## Written exercise
Rewrite the items below with "collectors" replaced by "collected by" wherever it occurs. Leave everything else unchanged.

Saved entries

** Start **

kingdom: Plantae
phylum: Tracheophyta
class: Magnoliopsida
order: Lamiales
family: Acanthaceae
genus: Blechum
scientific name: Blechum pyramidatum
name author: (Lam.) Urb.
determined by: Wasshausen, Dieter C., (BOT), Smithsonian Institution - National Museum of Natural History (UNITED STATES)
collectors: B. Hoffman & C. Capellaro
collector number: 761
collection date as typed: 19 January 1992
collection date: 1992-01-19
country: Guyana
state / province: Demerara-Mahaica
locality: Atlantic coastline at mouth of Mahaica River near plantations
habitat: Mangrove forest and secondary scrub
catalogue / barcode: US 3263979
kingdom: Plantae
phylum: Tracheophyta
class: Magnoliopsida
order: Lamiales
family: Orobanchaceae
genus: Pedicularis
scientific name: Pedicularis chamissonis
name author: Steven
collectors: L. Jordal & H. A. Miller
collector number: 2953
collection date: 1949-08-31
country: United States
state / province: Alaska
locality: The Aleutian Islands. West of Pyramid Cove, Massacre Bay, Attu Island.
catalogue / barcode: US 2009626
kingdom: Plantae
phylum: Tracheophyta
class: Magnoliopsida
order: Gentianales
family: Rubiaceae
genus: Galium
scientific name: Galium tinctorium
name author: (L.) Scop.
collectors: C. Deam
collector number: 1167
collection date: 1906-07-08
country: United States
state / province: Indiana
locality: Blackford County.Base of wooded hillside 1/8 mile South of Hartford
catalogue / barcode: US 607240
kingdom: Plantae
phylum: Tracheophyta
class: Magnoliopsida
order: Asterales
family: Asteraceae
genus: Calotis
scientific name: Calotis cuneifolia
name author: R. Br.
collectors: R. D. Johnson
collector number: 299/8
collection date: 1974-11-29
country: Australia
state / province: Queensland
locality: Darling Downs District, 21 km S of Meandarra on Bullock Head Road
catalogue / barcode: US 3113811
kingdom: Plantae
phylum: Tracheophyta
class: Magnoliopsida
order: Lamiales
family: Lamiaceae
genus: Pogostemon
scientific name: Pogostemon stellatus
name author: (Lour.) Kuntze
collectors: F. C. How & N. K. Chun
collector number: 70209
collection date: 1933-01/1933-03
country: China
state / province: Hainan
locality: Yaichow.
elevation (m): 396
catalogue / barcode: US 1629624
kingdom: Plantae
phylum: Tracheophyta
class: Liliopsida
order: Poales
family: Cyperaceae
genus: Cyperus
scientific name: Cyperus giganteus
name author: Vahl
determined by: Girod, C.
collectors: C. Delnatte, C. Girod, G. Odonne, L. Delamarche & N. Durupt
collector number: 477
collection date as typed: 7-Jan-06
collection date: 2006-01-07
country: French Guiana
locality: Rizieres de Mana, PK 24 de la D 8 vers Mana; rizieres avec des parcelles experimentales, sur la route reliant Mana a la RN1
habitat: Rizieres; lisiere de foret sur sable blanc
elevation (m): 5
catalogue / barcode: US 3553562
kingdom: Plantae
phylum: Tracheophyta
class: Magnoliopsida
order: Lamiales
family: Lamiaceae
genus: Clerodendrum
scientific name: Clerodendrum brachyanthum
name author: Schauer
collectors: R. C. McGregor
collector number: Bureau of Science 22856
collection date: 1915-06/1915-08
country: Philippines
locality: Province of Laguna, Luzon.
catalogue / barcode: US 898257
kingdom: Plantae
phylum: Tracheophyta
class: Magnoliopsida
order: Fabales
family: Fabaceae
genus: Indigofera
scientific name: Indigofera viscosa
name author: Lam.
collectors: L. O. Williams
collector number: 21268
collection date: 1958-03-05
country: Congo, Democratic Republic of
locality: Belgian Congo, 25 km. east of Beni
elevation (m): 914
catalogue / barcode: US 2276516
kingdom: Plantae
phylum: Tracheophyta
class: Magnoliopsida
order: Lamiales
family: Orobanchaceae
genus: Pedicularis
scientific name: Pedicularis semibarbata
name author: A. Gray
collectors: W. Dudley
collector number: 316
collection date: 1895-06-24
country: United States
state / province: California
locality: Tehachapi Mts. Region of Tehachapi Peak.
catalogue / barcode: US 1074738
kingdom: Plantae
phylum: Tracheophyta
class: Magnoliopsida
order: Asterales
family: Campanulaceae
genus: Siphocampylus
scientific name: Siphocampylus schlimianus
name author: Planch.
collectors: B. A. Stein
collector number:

** End **

## Exercise solution
kingdom: Plantae
phylum: Tracheophyta
class: Magnoliopsida
order: Lamiales
family: Acanthaceae
genus: Blechum
scientific name: Blechum pyramidatum
name author: (Lam.) Urb.
determined by: Wasshausen, Dieter C., (BOT), Smithsonian Institution - National Museum of Natural History (UNITED STATES)
collected by: B. Hoffman & C. Capellaro
collector number: 761
collection date as typed: 19 January 1992
collection date: 1992-01-19
country: Guyana
state / province: Demerara-Mahaica
locality: Atlantic coastline at mouth of Mahaica River near plantations
habitat: Mangrove forest and secondary scrub
catalogue / barcode: US 3263979
kingdom: Plantae
phylum: Tracheophyta
class: Magnoliopsida
order: Lamiales
family: Orobanchaceae
genus: Pedicularis
scientific name: Pedicularis chamissonis
name author: Steven
collected by: L. Jordal & H. A. Miller
collector number: 2953
collection date: 1949-08-31
country: United States
state / province: Alaska
locality: The Aleutian Islands. West of Pyramid Cove, Massacre Bay, Attu Island.
catalogue / barcode: US 2009626
kingdom: Plantae
phylum: Tracheophyta
class: Magnoliopsida
order: Gentianales
family: Rubiaceae
genus: Galium
scientific name: Galium tinctorium
name author: (L.) Scop.
collected by: C. Deam
collector number: 1167
collection date: 1906-07-08
country: United States
state / province: Indiana
locality: Blackford County.Base of wooded hillside 1/8 mile South of Hartford
catalogue / barcode: US 607240
kingdom: Plantae
phylum: Tracheophyta
class: Magnoliopsida
order: Asterales
family: Asteraceae
genus: Calotis
scientific name: Calotis cuneifolia
name author: R. Br.
collected by: R. D. Johnson
collector number: 299/8
collection date: 1974-11-29
country: Australia
state / province: Queensland
locality: Darling Downs District, 21 km S of Meandarra on Bullock Head Road
catalogue / barcode: US 3113811
kingdom: Plantae
phylum: Tracheophyta
class: Magnoliopsida
order: Lamiales
family: Lamiaceae
genus: Pogostemon
scientific name: Pogostemon stellatus
name author: (Lour.) Kuntze
collected by: F. C. How & N. K. Chun
collector number: 70209
collection date: 1933-01/1933-03
country: China
state / province: Hainan
locality: Yaichow.
elevation (m): 396
catalogue / barcode: US 1629624
kingdom: Plantae
phylum: Tracheophyta
class: Liliopsida
order: Poales
family: Cyperaceae
genus: Cyperus
scientific name: Cyperus giganteus
name author: Vahl
determined by: Girod, C.
collected by: C. Delnatte, C. Girod, G. Odonne, L. Delamarche & N. Durupt
collector number: 477
collection date as typed: 7-Jan-06
collection date: 2006-01-07
country: French Guiana
locality: Rizieres de Mana, PK 24 de la D 8 vers Mana; rizieres avec des parcelles experimentales, sur la route reliant Mana a la RN1
habitat: Rizieres; lisiere de foret sur sable blanc
elevation (m): 5
catalogue / barcode: US 3553562
kingdom: Plantae
phylum: Tracheophyta
class: Magnoliopsida
order: Lamiales
family: Lamiaceae
genus: Clerodendrum
scientific name: Clerodendrum brachyanthum
name author: Schauer
collected by: R. C. McGregor
collector number: Bureau of Science 22856
collection date: 1915-06/1915-08
country: Philippines
locality: Province of Laguna, Luzon.
catalogue / barcode: US 898257
kingdom: Plantae
phylum: Tracheophyta
class: Magnoliopsida
order: Fabales
family: Fabaceae
genus: Indigofera
scientific name: Indigofera viscosa
name author: Lam.
collected by: L. O. Williams
collector number: 21268
collection date: 1958-03-05
country: Congo, Democratic Republic of
locality: Belgian Congo, 25 km. east of Beni
elevation (m): 914
catalogue / barcode: US 2276516
kingdom: Plantae
phylum: Tracheophyta
class: Magnoliopsida
order: Lamiales
family: Orobanchaceae
genus: Pedicularis
scientific name: Pedicularis semibarbata
name author: A. Gray
collected by: W. Dudley
collector number: 316
collection date: 1895-06-24
country: United States
state / province: California
locality: Tehachapi Mts. Region of Tehachapi Peak.
catalogue / barcode: US 1074738
kingdom: Plantae
phylum: Tracheophyta
class: Magnoliopsida
order: Asterales
family: Campanulaceae
genus: Siphocampylus
scientific name: Siphocampylus schlimianus
name author: Planch.
collected by: B. A. Stein
collector number:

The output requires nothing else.